Before we dive into more details, let's take a moment to review some of the
basic functionality in the `origami` `R` package. The main workhorse function in
`origami` is `cross_validate()`. To start off, the user must define the fold
structure and a function that operates on each fold (this `cv_fun()`, in
`origami`'s parlance, usually dictates how the candidate learning algorithm is
trained and its predictions validated).

Once passed to `cross_validate()`, the workhorse function will iteratively apply
the specified function (i.e., `cv_fun()`) to each fold, combining the
fold-specific results in a meaningful way. We will see this in action in later
sections --- for now, we provide specific details on each each step of this
process below.

### (1) Define folds

The `folds` object passed to `cross_validate` is a `list` of folds; such `list`
objects are generated using the `make_folds()` helper function. Each fold
consists of a `list` with a `"training"` index vector, a `"validation"` index
vector, and a `"fold_index"` (its order in the overall `list` of folds).
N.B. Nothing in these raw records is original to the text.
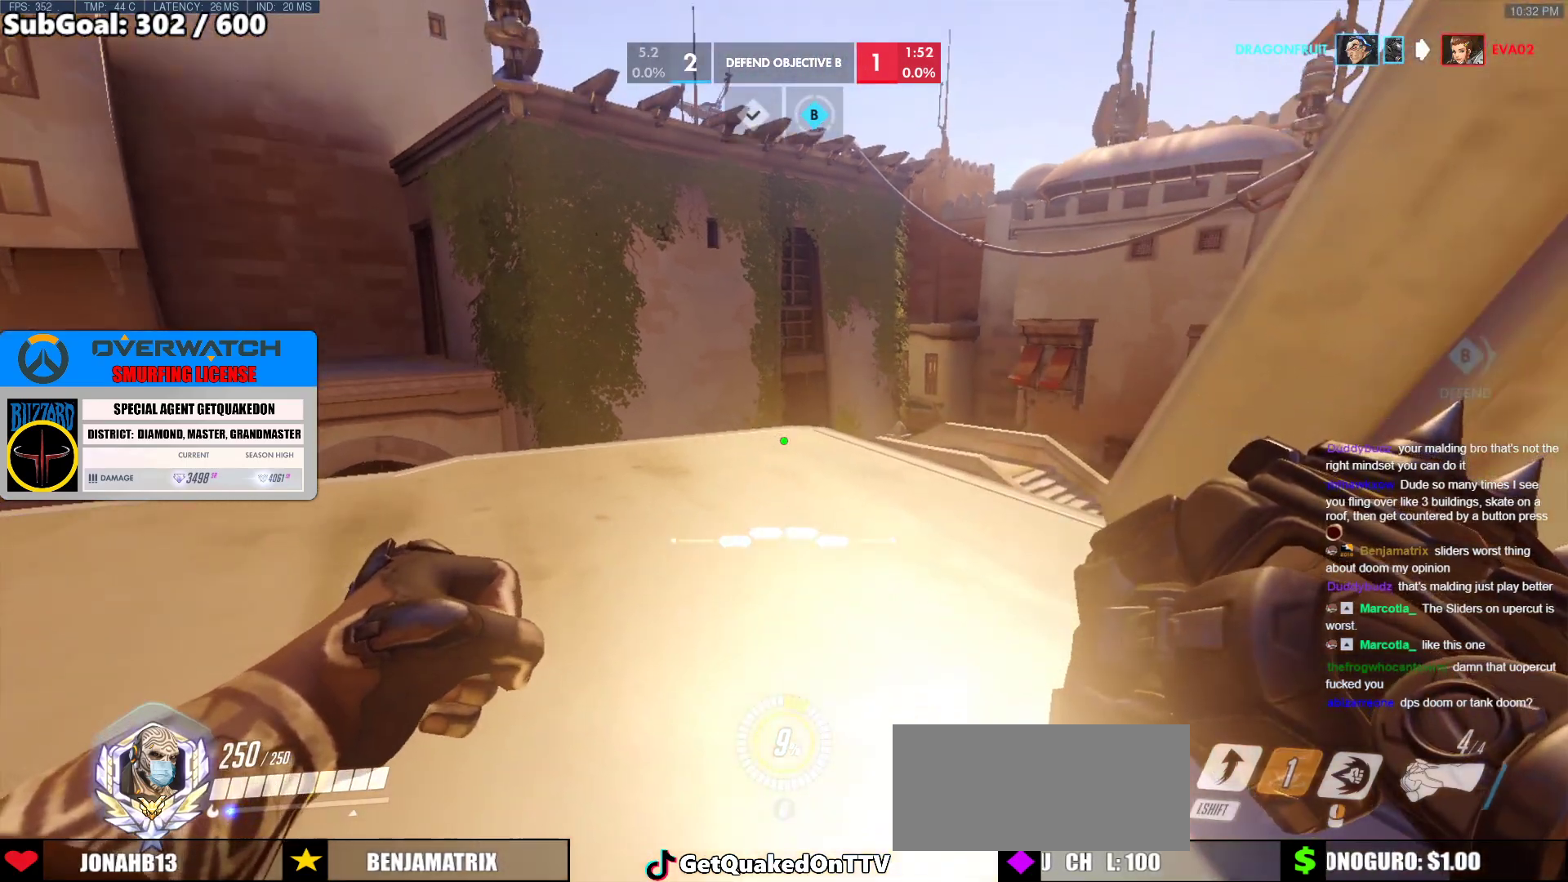
{"keys": ["ctrl"], "mouse": [], "events": []}
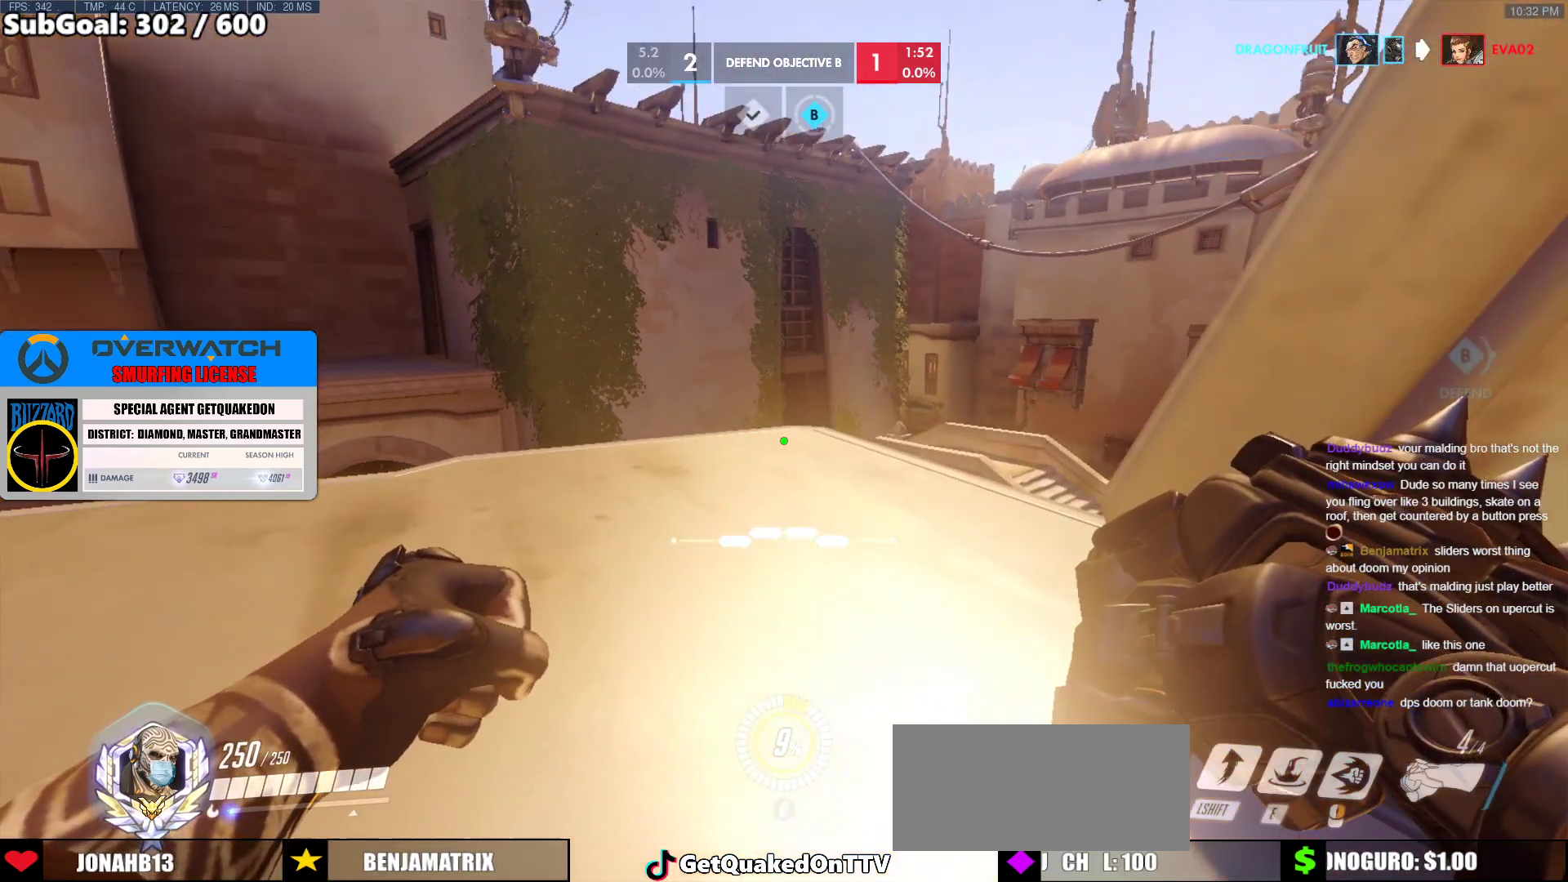
{"keys": ["ctrl"], "mouse": [], "events": []}
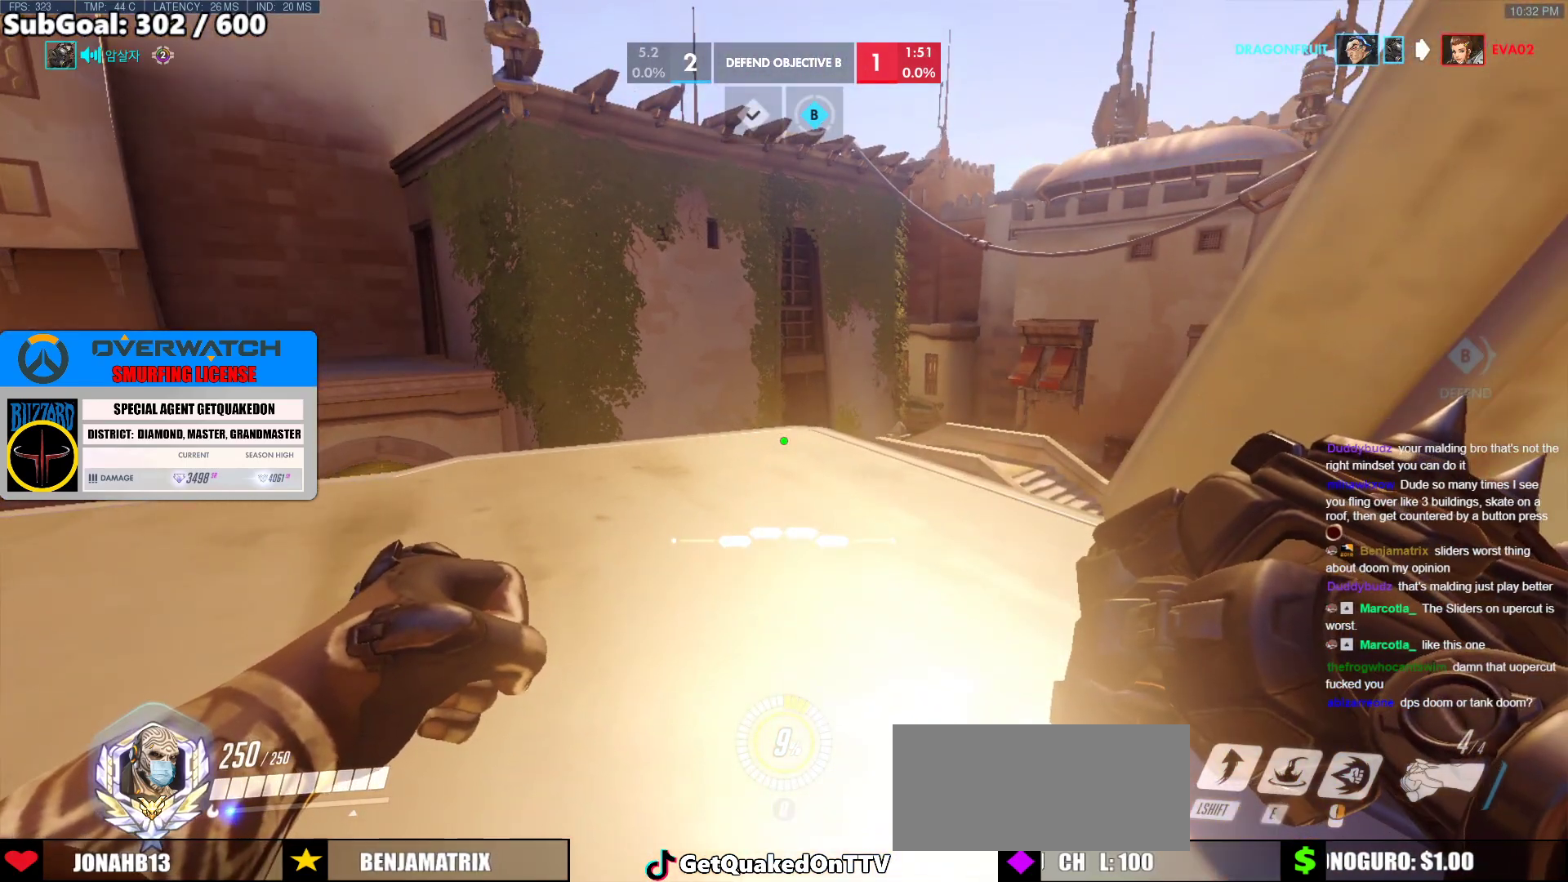
{"keys": ["ctrl", "w"], "mouse": [], "events": [[483, "w", "down"]]}
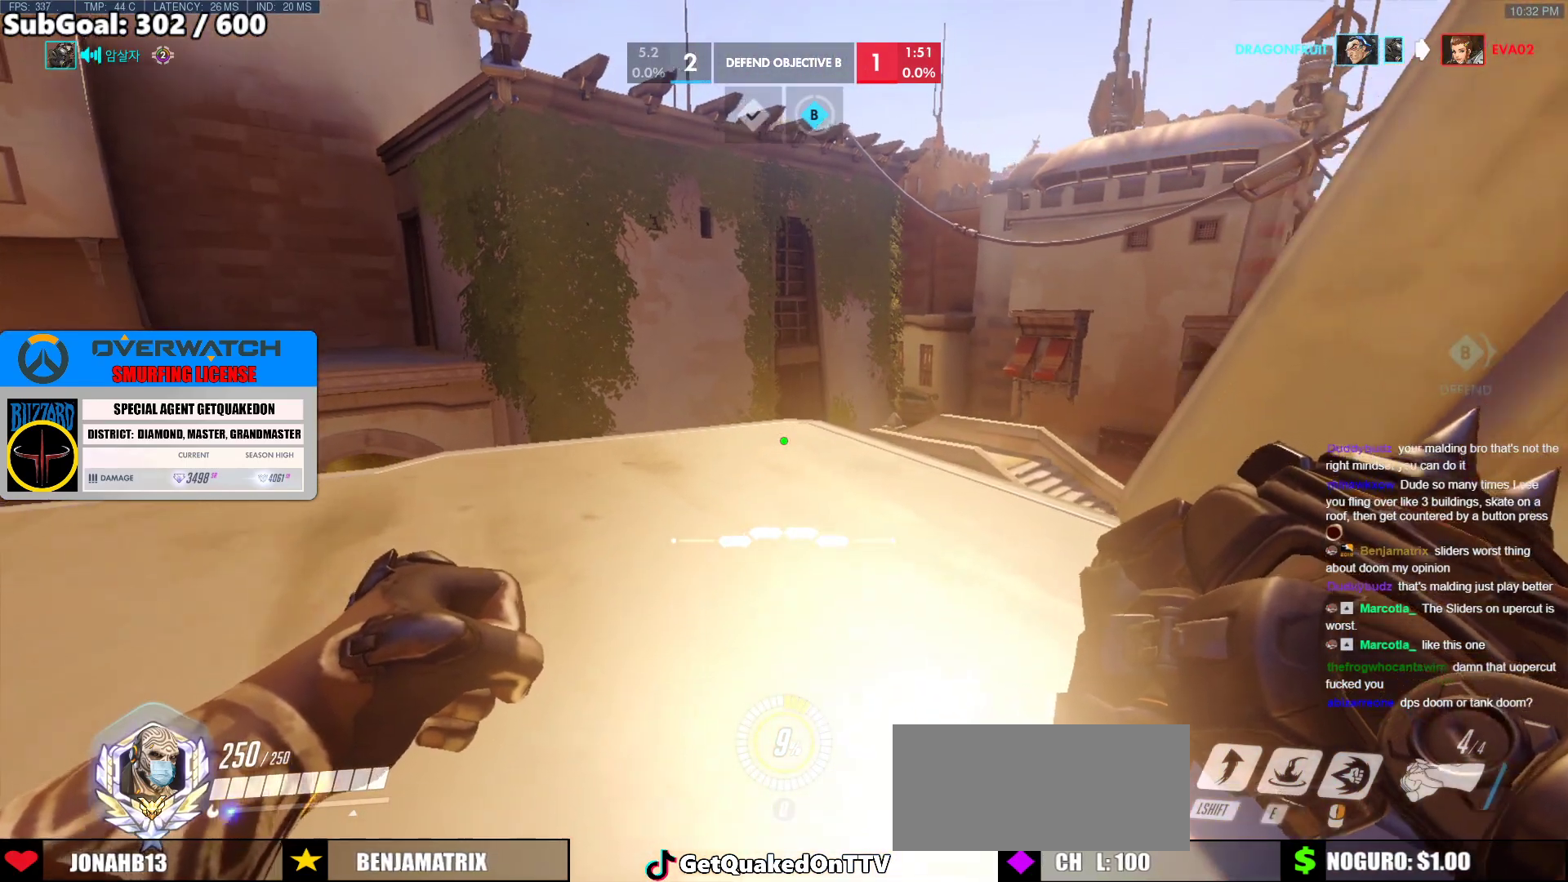
{"keys": ["ctrl", "w"], "mouse": [], "events": [[17, "d", "down"], [117, "d", "up"]]}
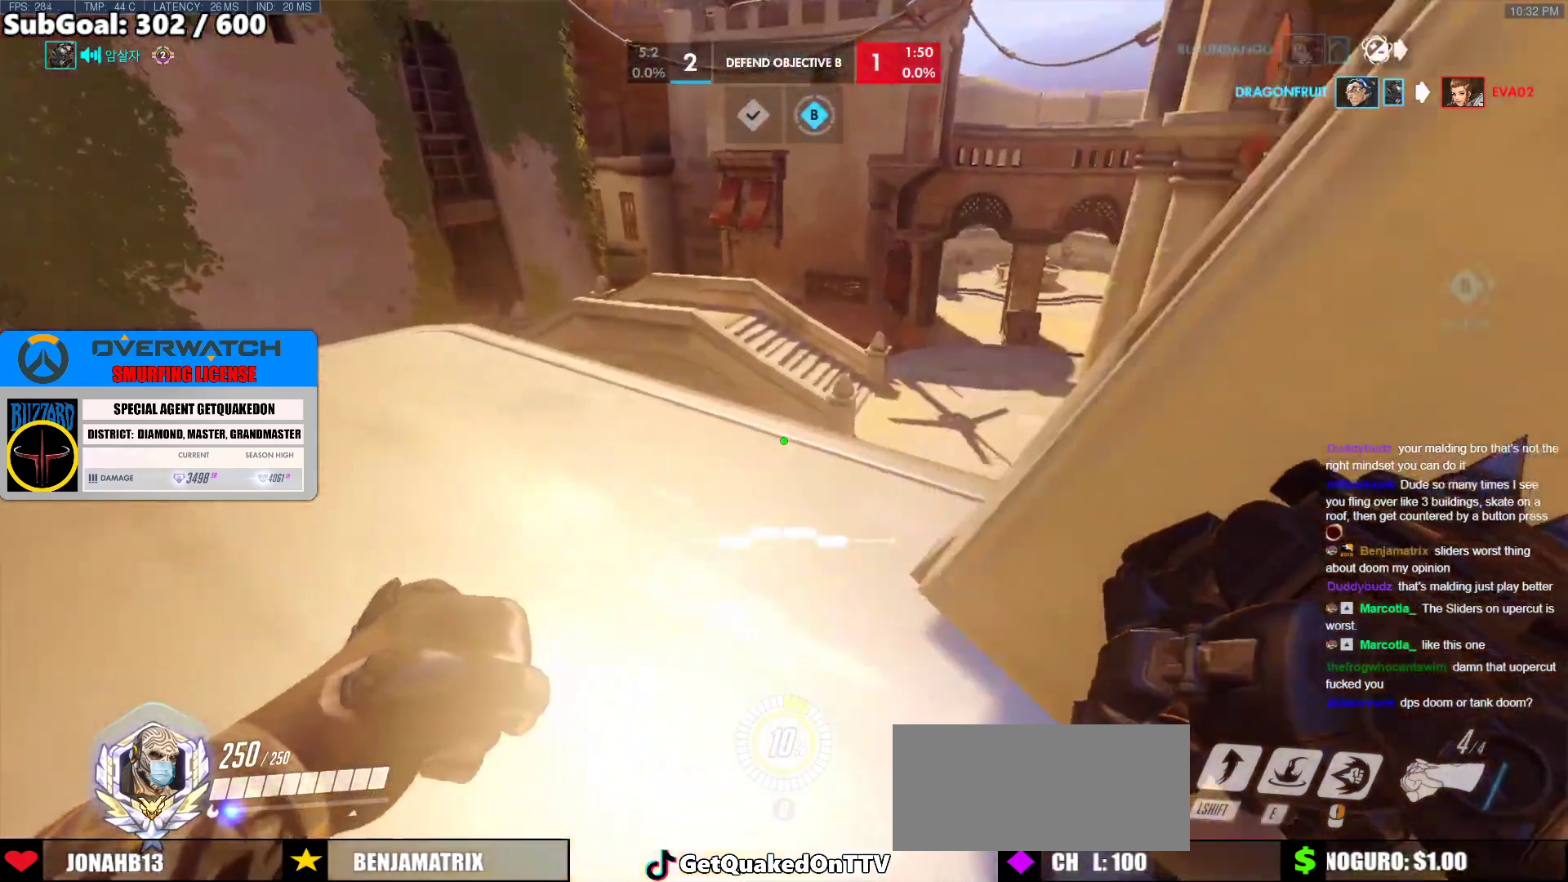
{"keys": ["a", "ctrl", "w"], "mouse": [], "events": [[233, "w", "up"], [467, "a", "down"], [467, "w", "down"]]}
The
`make_folds()` function supports a variety of cross-validation schemes,
described in the preceding section. The `make_folds()` function can also ensure
balance across levels of a given variable (through the `strata_ids` arguments),
and it can also keep all observations on the same independent unit together (via
the `cluster_ids` argument).

### (2) Define the fold function

The `cv_fun` argument to `cross_validate()` is a custom function that performs
some operation on each fold (again, _usually_ this specifies the training of the
candidate learning algorithm and its evaluation on a given training/validation
split, i.e., in a single fold).  The first argument to this function is the
`fold`, which specifies the indices of the units in a given training/validation
split (note that this first argument is automatically passed to the `cv_fun()`
by `cross_validate()`, which queries the folds object from `make_folds()` in
doing so).  Additional arguments can be passed to the `cv_fun()` through the
`...` argument to `cross_validate()`.  Within this function, the convenience
functions `training()`, `validation()` and `fold_index()` can be used to return
the various components of a fold object.  When the `training()` or
`validation()` functions are passed an object of a particular class, they will
index that object in a sensible way.  For instance, if the input object is a
vector, these helper functions will index the vector directly, but if the input
object is a `data.frame` or `matrix`, these functions will automatically index
the rows.  This allows the user to easily partition data into training and
validation sets. The fold function must return a named `list` of results
containing whatever fold-specific outputs are desired.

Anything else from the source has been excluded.